This day should feel special. There should be an of aura of importance marking our every action. But, there isn't. It's just turning out to be an average day, a typical day, an everyday, even though it happens to be Reese's last day of summer before she goes to kindergarten. We've had a typical breakfast, a typical snack, and we're currently having a typical afternoon.
It's probably better this way.
Even though Reese knows that something different is on the imminent horizon of her little life, she really can't grasp all that it entails. Starting school gets the ball rolling. Tomorrow she'll ride the bus for the first time, and then we'll blink and she'll be learning fractions, memorizing state capitals, writing essays, attending middle school dances, asking for the car keys, taking calculus, and turning her tassel from the right to the left before she tosses her cap in that arms-wide-open-to-all-that-life-has-to-offer manner that eighteen-year-olds embody.

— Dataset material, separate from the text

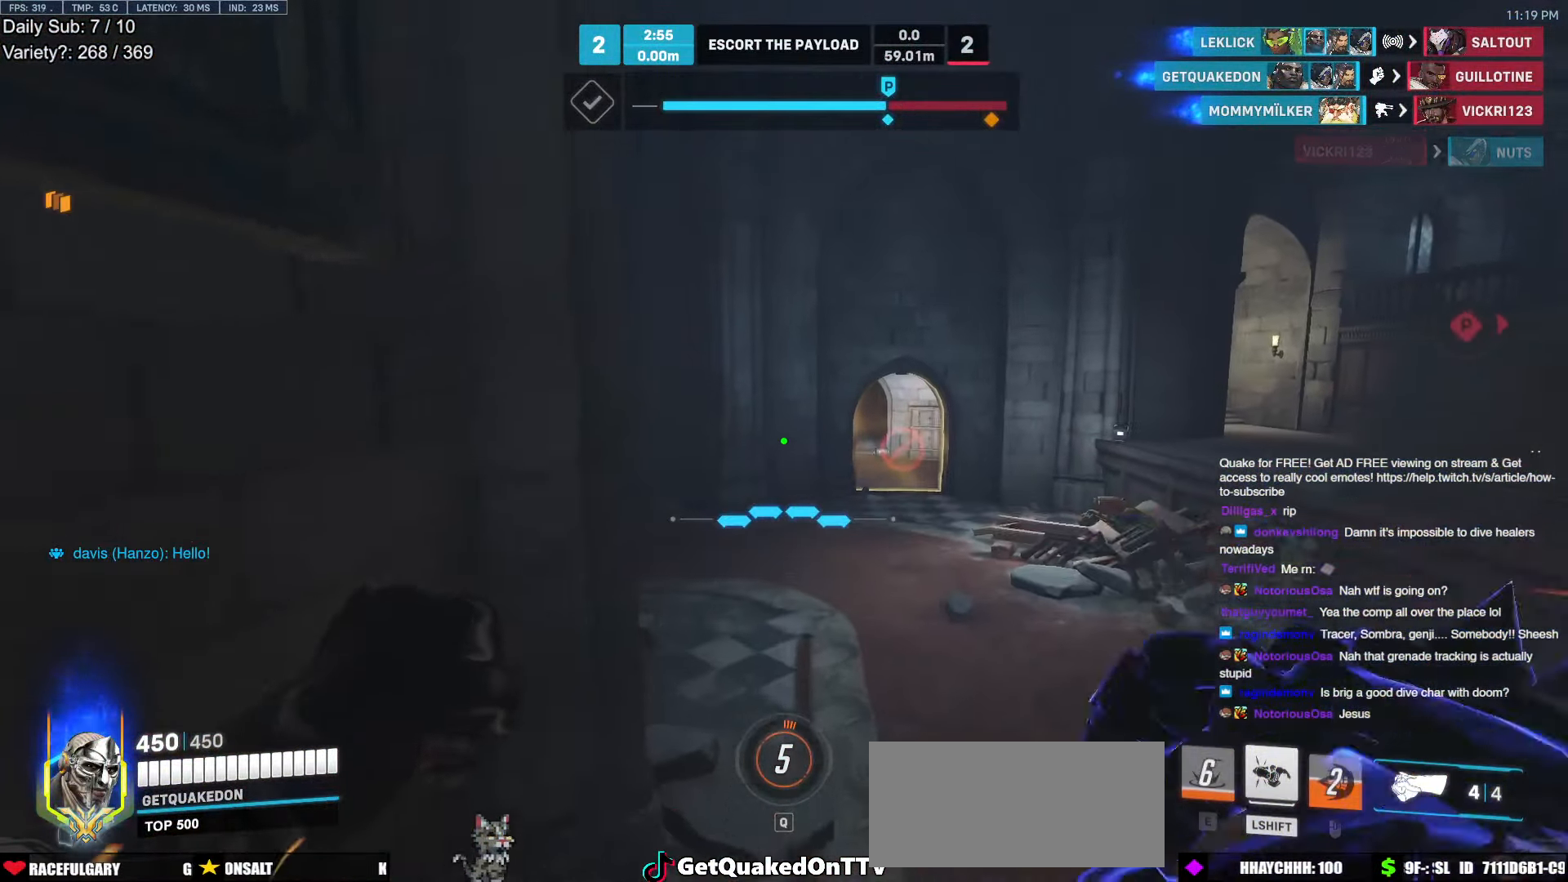
{"keys": ["d", "w"], "mouse": [], "events": [[50, "d", "down"], [233, "d", "up"], [283, "d", "down"]]}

Then I'll open the first college tuition bill, and maybe, just maybe, I'll remember that there once was a very ordinary day when I got my first packet of information from Reese's elementary school, a packet that that outlined new processes like buying school lunches and writing excuses for absences, a packet that she doodled on with a freshly-sharpened pencil as she sat entirely unselfconsciously in my lap, slipping her little hand into my own.
So even if today remains entirely ordinary in every other regard, I'm always going to try to remember it.